Three years ago, I buried one of my twin daughters.
It’s the kind of sentence that still feels unreal when I say it out loud. Losing a child changes everything. The world keeps moving, people keep talking, life keeps demanding things from you—but inside, something stays frozen in that moment.
So when Lily’s teacher smiled warmly on her first day of first grade and casually said, “Both of your girls are doing great,” my heart nearly stopped. For a second, I couldn’t breathe.
My husband John squeezed my hand gently, assuming the teacher had simply misspoken. But the words lingered in the air, unsettling and impossible.
Because three years earlier, my other daughter—Lily’s twin sister, Ava—had died. Ava’s illness had come suddenly. One evening she complained of a headache and a fever. By morning she was too weak to stand. Doctors later confirmed it was meningitis.
The days that followed at the hospital felt like living inside a fog.
Bright fluorescent lights hummed overhead.

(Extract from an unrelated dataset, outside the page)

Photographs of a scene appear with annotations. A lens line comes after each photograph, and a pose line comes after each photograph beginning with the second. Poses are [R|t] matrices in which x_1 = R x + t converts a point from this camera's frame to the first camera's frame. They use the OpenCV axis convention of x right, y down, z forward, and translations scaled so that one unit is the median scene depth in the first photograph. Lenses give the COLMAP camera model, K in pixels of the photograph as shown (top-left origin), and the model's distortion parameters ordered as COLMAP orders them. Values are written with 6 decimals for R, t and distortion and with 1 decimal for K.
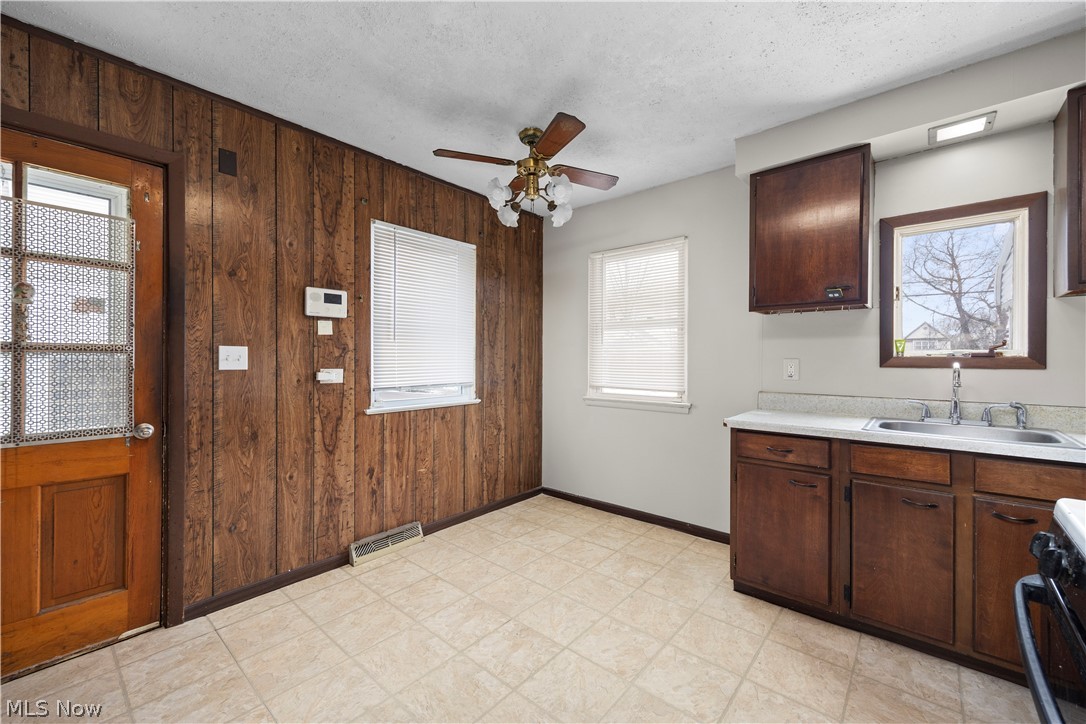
lens RADIAL K [[432.9, 0, 542.0], [0, 432.9, 359.3], [0, 0, 1]] dist [0.001365, 0.000010]
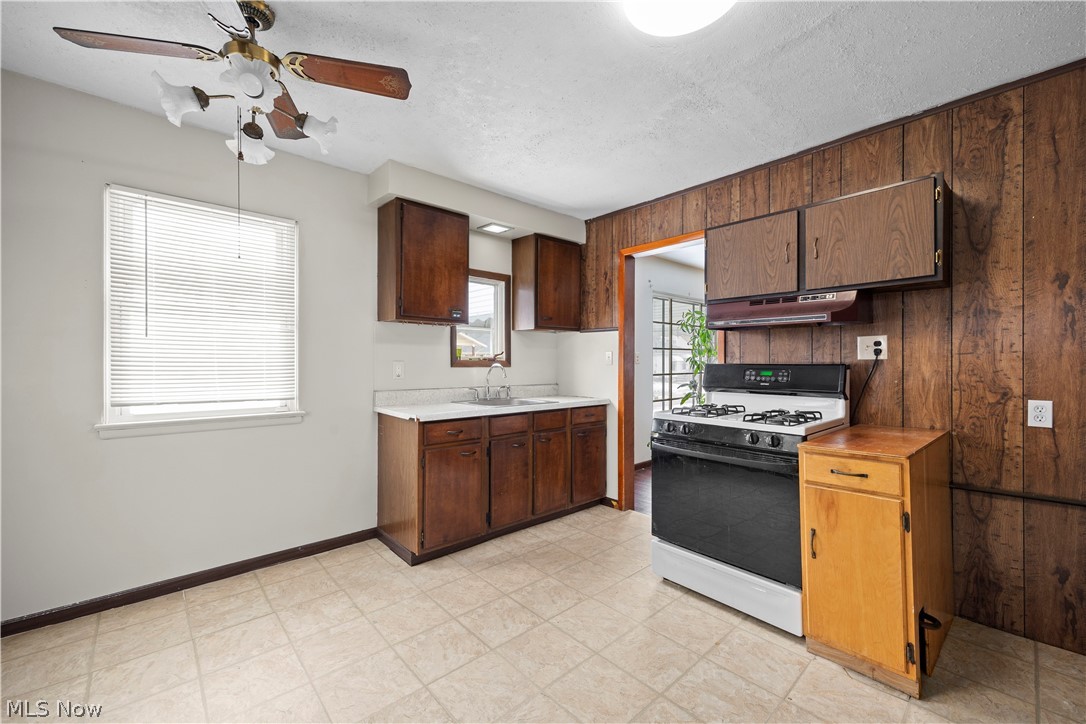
lens RADIAL K [[439.4, 0, 543.0], [0, 439.4, 362.0], [0, 0, 1]] dist [0.000806, -0.000059]
pose [[0.115542, -0.001725, 0.993301, -0.645267], [-0.003245, 0.999993, 0.002114, -0.003048], [-0.993297, -0.003468, 0.115535, 0.521943]]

Machines beeped in steady rhythms that became the soundtrack of those endless hours. Nurses spoke softly, as though volume alone could change the outcome. John and I barely slept. We sat beside Ava’s bed, holding her small hand and whispering promises we hoped she could hear.
Four days after we brought her in, she was gone.
Even now, parts of that time feel missing from my memory, like pages torn from a book. I don’t remember the funeral clearly. I don’t remember the drive home. I only remember the quiet house afterward and Lily asking where her sister was.